-- Study text follows --
Is my code unelegant?

Is the attached code too messy to be considered "good"?

I can't figure out if I created too many variables.

I'm just now learning Ruby, and I just can't figure out if that's bad
code.

Attachments:
http://www.ruby-forum.com/attachment/5007/romannumerals1.rb

I should add that the point of this program is to have a user enter a
number between 1 and 3000 and it will convert it to Old Roman Numerals.

def old_roman n
  [1000,500,100,50,10,5,1].
  map{|d| quot, n = n.divmod(d); quot }.
  zip( %w(M D C L X V I) ).
  map{|n,c| c * n}.join
end

puts "Enter a number and I'll convert " +
  "it to the older Roman Numerals!"
puts old_roman( gets.to_i )

Is the attached code too messy to be considered "good"?

I can't figure out if I created too many variables.

I'm just now learning Ruby, and I just can't figure out if that's bad
code.
-- Study text concluded --
-- Given information follows --
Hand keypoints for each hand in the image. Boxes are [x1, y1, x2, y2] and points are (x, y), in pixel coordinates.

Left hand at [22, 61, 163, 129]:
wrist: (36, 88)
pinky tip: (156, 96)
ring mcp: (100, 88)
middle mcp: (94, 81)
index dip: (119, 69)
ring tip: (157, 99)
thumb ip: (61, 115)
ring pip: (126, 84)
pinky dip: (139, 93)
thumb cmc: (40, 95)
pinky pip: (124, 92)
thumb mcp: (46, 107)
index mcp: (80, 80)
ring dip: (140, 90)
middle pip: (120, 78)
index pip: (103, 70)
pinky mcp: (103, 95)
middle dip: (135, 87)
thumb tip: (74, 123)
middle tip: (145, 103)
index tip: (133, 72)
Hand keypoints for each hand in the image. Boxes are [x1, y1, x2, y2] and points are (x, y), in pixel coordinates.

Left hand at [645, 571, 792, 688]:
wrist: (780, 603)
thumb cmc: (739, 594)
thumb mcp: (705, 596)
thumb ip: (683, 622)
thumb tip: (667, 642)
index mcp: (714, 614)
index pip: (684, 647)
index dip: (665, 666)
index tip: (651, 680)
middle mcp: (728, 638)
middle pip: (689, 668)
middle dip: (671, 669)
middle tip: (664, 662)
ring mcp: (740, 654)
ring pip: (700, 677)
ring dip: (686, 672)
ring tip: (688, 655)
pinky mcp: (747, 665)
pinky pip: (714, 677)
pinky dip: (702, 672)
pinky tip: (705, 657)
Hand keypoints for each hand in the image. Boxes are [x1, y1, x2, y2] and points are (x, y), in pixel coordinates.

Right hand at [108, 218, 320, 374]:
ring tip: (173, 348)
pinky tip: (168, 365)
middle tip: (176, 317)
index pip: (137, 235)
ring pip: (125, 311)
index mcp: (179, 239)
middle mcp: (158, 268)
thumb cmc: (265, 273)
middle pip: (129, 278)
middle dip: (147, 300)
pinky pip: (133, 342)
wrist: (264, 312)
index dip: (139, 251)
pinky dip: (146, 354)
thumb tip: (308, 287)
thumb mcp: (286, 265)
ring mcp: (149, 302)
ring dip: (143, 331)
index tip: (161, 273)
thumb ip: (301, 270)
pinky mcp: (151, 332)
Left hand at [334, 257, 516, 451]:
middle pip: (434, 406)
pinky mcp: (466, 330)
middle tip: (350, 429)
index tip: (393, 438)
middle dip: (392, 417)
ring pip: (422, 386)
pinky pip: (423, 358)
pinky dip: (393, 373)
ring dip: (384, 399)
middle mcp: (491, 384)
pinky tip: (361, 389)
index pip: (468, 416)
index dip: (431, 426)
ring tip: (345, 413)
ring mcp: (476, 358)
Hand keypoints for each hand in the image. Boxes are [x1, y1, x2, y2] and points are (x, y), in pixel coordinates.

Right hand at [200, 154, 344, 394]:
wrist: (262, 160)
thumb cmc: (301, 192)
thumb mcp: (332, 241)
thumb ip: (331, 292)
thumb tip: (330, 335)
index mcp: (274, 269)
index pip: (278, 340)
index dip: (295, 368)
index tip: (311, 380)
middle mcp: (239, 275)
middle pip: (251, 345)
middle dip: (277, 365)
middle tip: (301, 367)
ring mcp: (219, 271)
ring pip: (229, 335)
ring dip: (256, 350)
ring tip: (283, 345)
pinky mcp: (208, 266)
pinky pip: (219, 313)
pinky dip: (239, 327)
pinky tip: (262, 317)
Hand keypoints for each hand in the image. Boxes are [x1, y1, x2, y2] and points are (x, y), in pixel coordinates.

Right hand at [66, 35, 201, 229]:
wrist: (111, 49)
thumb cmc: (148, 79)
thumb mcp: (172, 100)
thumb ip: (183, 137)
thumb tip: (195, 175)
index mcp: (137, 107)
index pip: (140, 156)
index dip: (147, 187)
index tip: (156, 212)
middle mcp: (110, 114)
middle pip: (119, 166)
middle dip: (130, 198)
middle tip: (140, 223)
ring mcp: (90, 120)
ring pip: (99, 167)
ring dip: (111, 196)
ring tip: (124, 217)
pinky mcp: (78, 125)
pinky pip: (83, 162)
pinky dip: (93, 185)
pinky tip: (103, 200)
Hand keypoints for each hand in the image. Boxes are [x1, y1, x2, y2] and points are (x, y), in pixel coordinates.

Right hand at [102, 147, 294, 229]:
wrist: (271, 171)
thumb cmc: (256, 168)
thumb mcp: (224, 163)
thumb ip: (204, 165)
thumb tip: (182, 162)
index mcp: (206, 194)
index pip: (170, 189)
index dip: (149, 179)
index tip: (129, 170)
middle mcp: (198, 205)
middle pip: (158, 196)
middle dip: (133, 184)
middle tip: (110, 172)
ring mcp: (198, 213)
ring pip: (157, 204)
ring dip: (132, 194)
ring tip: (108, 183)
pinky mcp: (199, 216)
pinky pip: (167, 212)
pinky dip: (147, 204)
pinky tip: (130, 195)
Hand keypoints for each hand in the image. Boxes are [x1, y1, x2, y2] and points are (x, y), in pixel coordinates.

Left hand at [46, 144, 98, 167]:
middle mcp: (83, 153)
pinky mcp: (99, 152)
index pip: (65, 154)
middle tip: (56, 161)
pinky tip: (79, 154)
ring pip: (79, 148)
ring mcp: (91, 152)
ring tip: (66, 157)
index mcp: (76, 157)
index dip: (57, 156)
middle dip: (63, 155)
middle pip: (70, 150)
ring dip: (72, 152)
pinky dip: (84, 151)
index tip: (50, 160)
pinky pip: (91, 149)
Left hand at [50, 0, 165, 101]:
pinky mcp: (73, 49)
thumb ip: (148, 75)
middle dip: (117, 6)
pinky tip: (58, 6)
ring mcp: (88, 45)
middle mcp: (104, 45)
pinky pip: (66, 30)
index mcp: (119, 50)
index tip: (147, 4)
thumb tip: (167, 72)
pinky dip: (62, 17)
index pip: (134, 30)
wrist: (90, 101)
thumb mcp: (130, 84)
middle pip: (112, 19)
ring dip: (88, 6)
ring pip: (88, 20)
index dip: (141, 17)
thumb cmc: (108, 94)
-- Given information concluded --
Activities -
[1] List every Roman numeral letter that appears in the Ruby code in the forum thread above.
[2] In the forum thread above, write out the passage from "Is my code unelegant?" to "Old Roman Numerals." again, swapping "variables" for "methods".

Answers by item number -
[1] M, D, C, L, X, V, I

[2]
Is my code unelegant?

Is the attached code too messy to be considered "good"?

I can't figure out if I created too many methods.

I'm just now learning Ruby, and I just can't figure out if that's bad
code.

Attachments:
http://www.ruby-forum.com/attachment/5007/romannumerals1.rb

I should add that the point of this program is to have a user enter a
number between 1 and 3000 and it will convert it to Old Roman Numerals.